How to manage communication during application downtime?

I've had a lot of experiences lately with application downtime, from both vendors and my own applications. This has got me thinking and as best I can google there isn't really a good or standard way of managing customer communication during downtime incidents.

I've seen this handled a lot of ways from the "blame everyone but us" approach to the "we screwed up and we're sorry" approach.

So my questions are... when you screw up with an app and cause downtime:

  1. Do you admit fault immediately? (Should you, legally?)
  2. How much info do you give the customer regarding what went wrong? ("An issue" vs. "A code syntax error in one of our SQL queries")
  3. Do you come back with a follow-up prevention plan, or just leave it at "this has been resolved"?
  4. Do you provide real-time updates? How often? Via Twitter or public-facing website?

Any other best practices for this that you've found successful?


Solution 1:

Here is what I do:

  • State very clearly what the consequences are (right now and in the immediate future). Highlight likely permanent consequences or lack thereof (data loss, loss of employee-hours).
  • Keep the tone very neutral. Do not spend energy on blame/guilt. Ideally this conveys "I want to give you information but my attention is also needed elsewhere".
  • Your notification will be forwarded to a lot of people, make sure your CEO understands the gist within the first half paragraph. Usually I provide an 'executive summary'. Technical details can provide background information to other technical people.
  • Provide contact details (preferably someone who has the time in the heat of the downtime) for further questions, and ask patience in the same sentence (this works often).
  • Promise updates when the situation changes.

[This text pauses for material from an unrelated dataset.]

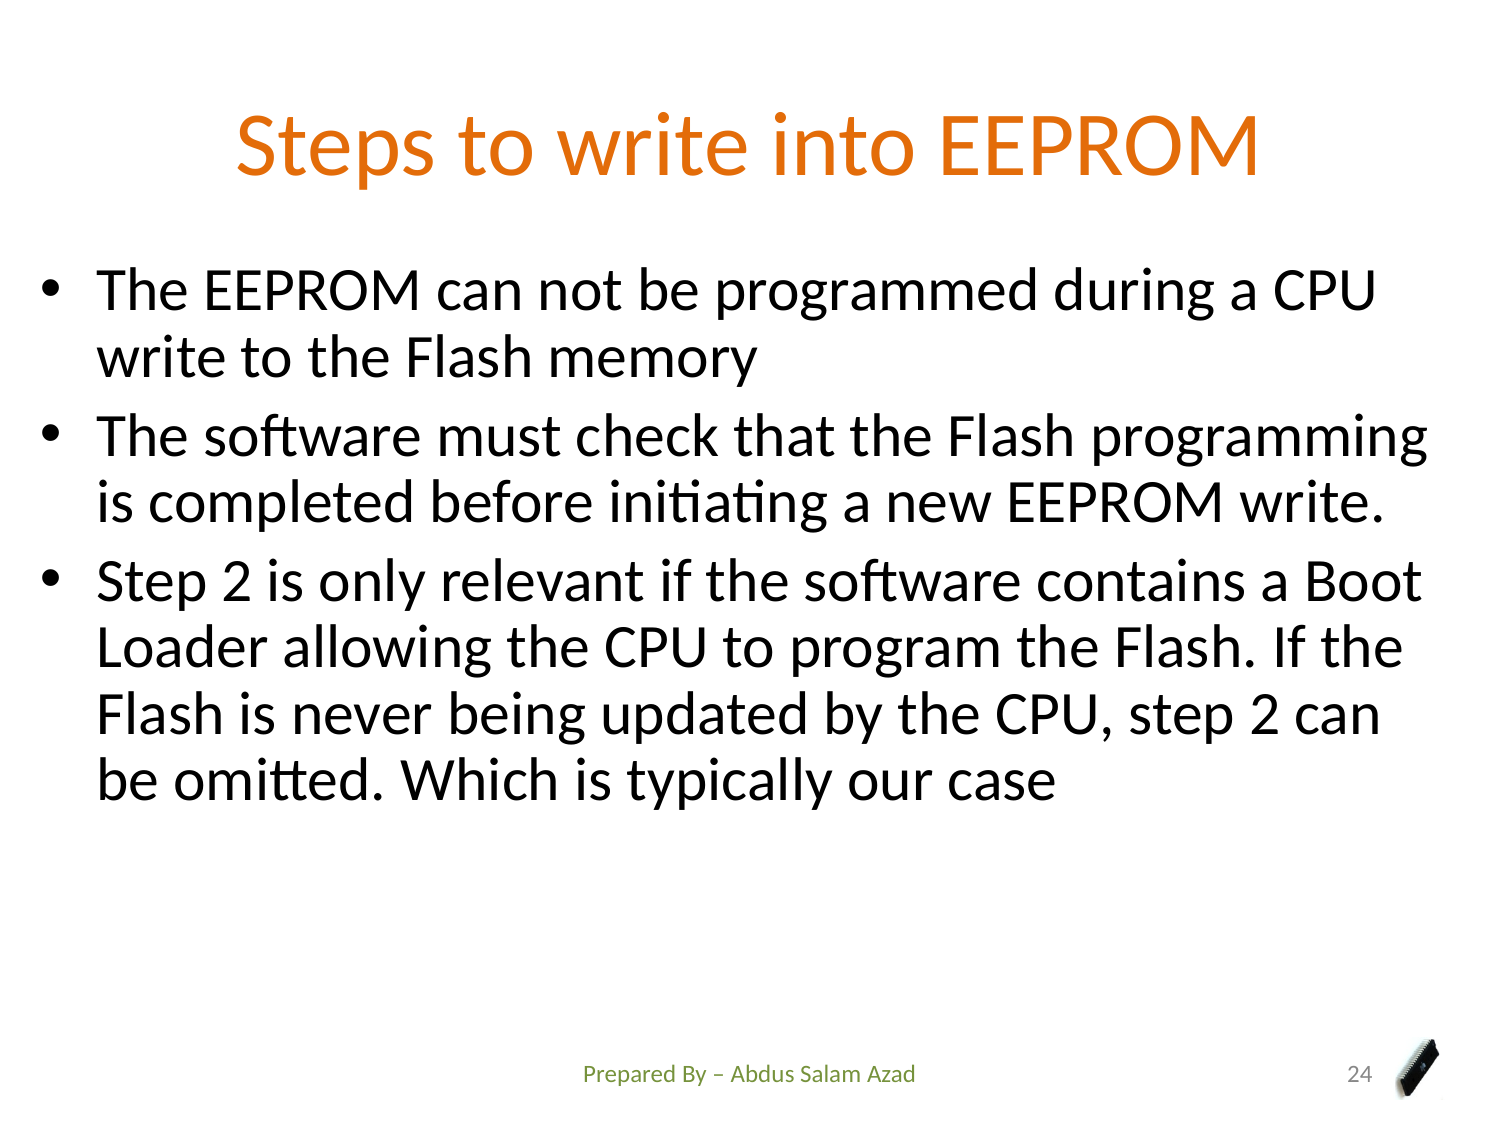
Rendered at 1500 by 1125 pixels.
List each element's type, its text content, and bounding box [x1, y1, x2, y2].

Send updates when there is good news, before office closing time ("all staff will continue through the night" - account for timezones if necessary) and again around office opening time.

When the issue is resolved (for any definition of that word), send:

  • A summary including timing of the consequences
  • The actions/changes taken on short term and planned for the future ("lessons learned"); based on:
  • Technical root cause analysis

Keep any calls for blame, guilt or lynching in separate mails, preferably after some cooldown time.

Do not commit to anything during the downtime unless you are really, really sure you can deliver. Somehow two separate "bad news" situations are worse than a long one.

I prefer to use a medium where a notification is pushed on every message (mail, Twitter, ..)

Solution 2:

The most important thing I've found both as a service provider and a service user is proactive responsibility. It's not able what you say, but when (how soon) you say it.

If you are notified that a problem happened and was fixed (or is being worked on), it's a lot better than discovering the problem yourself and trying to contact the vendor to figure out what in the world is going on. It also helps with the blame game and saves a lot of troubleshooting time (is it us or is it them?).

As far as detail goes, I find that giving a simple summary of what happened is nice unless users specifically request more information. There will be some people who always want as much detail as they can get, but most people just want things to work (even if they are highly technical).

Lastly, being able to explain what steps you have taken so that it won't happen again go a long way toward future goodwill and trust.